> 99% of the time, no matter how carefully or kindly it’s explained, the reply will be more negative than the initial email.
When I was in a product leadership position I liked to spend time doing some of the customer support work. This is a common experience. Customers who write angry emails do not care about your reasons. They want something from you (cheaper rates, a specific feature they need, a discount, a freebie) and they do not care about anything else. It’s the digital version of the “I’d like to speak to your manager” customer who thinks that if there’s a 10% chance of getting what they want by being a jerk then it’s worth pushing as hard as they can.
Some times you’d get a little satisfaction from someone who realized there was a person who cared on the receiving end of that email address. Made it feel worthwhile.
Most of them are just doing some transactional game where they think that they can exercise some power over the company if they complain loudly enough.
This also has a lot of cultural differences.
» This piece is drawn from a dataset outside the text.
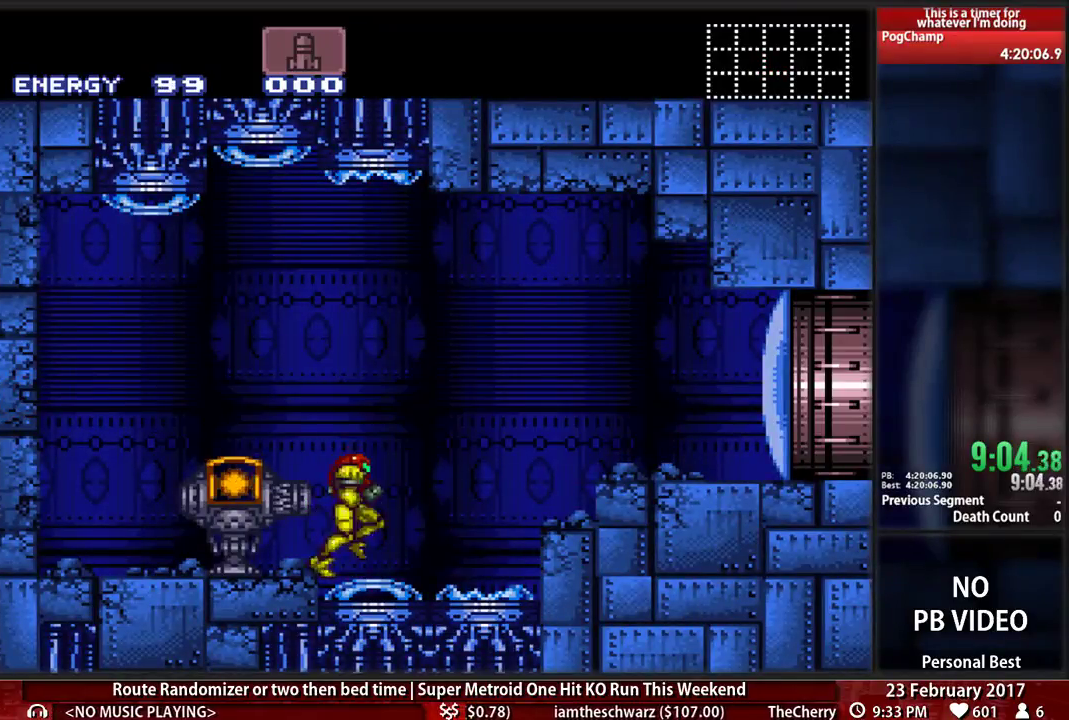
{"dt_ms": 1000, "buttons": ["B", "X"]}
Some of the customer contact we’d get from one of the countries we served were out of control mean. There were casual threats of violence from time to time and 90% of them came from one country, which I’m not going to name but I’ve added it to my mental list of places not to visit. It was weird that it was so consistent.
> Some of the customer contact we’d get from one of the countries we served were out of control mean.
genuinely curious. Which country was it?
> “I’d like to speak to your manager” customer who thinks that if there’s a 10% chance of getting what they want by being a jerk then it’s worth pushing as hard as they can.
Throw those people out immediately. Not only are they bad customers themselves, they also drive away the good ones.